* [Exercise instructions] Below are the records; extract from them the line containing "nissant près de 400 judokas venus" to the line containing "1.200 vídeo recetas", both lines included, exactly and with no pictures.

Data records
- - - -
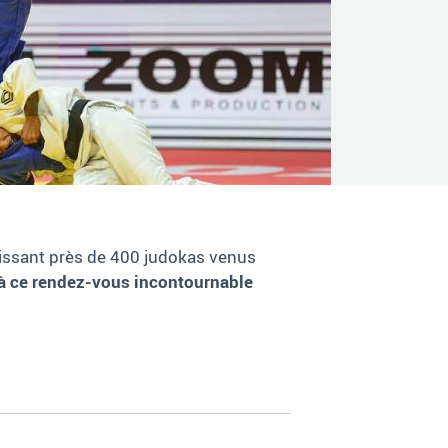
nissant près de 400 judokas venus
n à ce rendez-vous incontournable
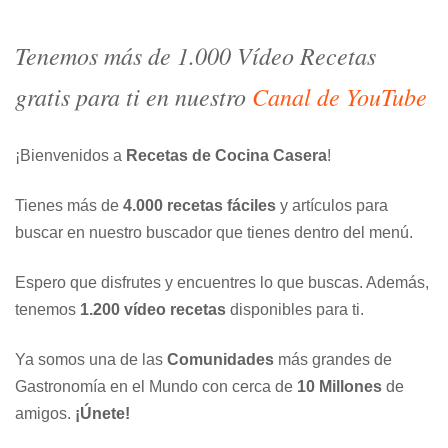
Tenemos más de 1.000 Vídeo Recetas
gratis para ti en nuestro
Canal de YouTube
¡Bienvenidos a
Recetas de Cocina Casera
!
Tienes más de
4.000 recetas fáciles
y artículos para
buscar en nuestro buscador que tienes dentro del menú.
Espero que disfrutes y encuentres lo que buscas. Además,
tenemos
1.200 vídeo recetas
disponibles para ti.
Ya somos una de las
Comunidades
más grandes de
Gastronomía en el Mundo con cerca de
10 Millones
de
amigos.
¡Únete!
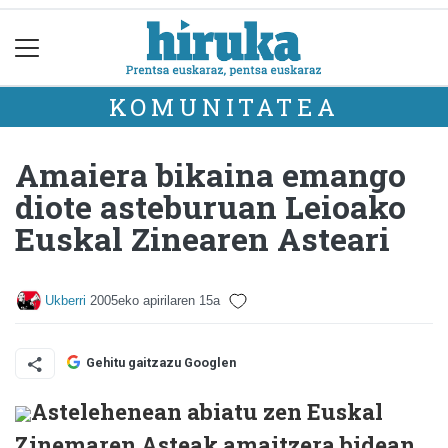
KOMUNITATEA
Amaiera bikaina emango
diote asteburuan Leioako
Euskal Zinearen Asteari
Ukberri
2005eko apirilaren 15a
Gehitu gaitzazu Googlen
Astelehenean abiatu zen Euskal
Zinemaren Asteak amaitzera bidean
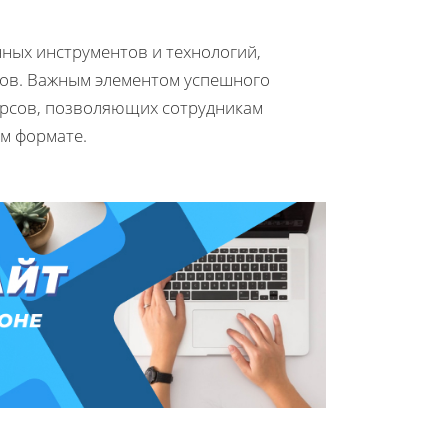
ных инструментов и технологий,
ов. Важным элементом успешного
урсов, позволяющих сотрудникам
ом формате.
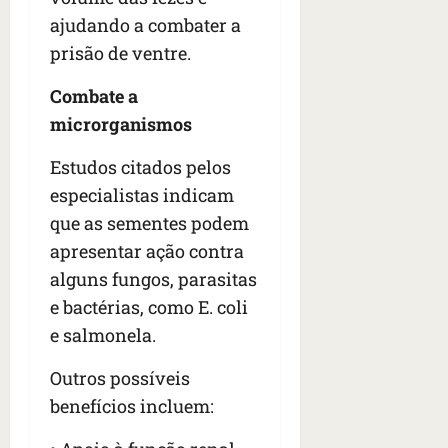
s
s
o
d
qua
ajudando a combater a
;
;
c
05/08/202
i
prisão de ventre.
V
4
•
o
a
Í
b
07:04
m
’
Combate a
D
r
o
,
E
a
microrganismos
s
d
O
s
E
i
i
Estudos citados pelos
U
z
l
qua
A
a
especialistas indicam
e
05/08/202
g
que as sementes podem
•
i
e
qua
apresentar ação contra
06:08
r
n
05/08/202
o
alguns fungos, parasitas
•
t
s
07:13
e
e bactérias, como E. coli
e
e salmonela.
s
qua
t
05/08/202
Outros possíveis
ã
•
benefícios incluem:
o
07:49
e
- - - -
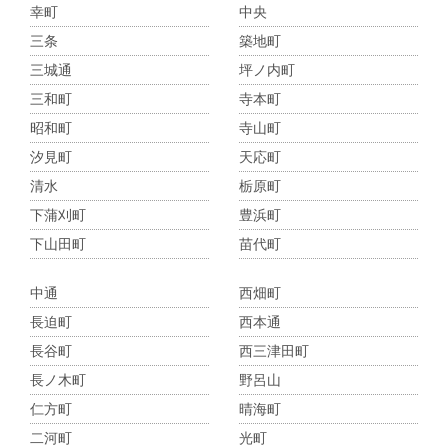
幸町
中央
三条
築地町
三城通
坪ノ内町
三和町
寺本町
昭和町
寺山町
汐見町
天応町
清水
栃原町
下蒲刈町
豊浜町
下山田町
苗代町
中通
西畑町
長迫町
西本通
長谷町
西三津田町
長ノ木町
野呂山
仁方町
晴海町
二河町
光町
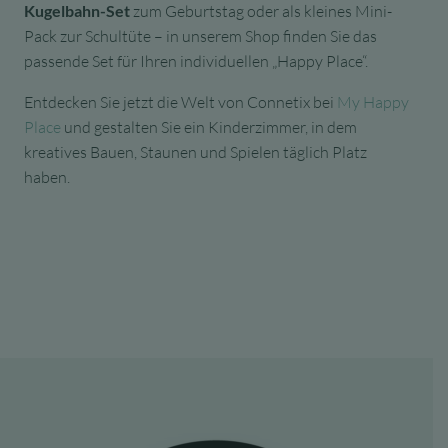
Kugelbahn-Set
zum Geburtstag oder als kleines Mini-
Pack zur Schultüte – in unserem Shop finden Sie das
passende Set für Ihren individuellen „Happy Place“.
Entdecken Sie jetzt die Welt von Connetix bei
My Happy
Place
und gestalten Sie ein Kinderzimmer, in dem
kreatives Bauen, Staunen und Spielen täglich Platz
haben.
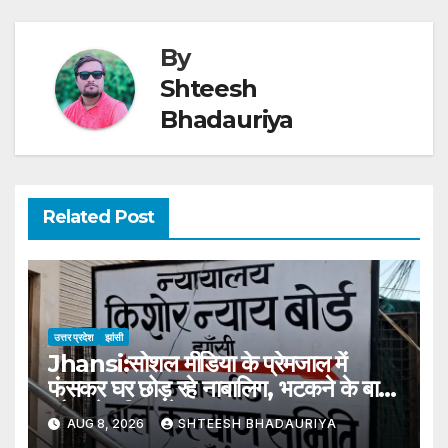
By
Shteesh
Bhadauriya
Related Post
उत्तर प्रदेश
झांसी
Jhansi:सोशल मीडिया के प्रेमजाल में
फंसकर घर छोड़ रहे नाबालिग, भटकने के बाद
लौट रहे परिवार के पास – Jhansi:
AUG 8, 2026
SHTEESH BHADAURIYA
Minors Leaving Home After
- - - -
* [Solution to the problem]
nissant près de 400 judokas venus
n à ce rendez-vous incontournable
Tenemos más de 1.000 Vídeo Recetas
gratis para ti en nuestro
Canal de YouTube
¡Bienvenidos a
Recetas de Cocina Casera
!
Tienes más de
4.000 recetas fáciles
y artículos para
buscar en nuestro buscador que tienes dentro del menú.
Espero que disfrutes y encuentres lo que buscas. Además,
tenemos
1.200 vídeo recetas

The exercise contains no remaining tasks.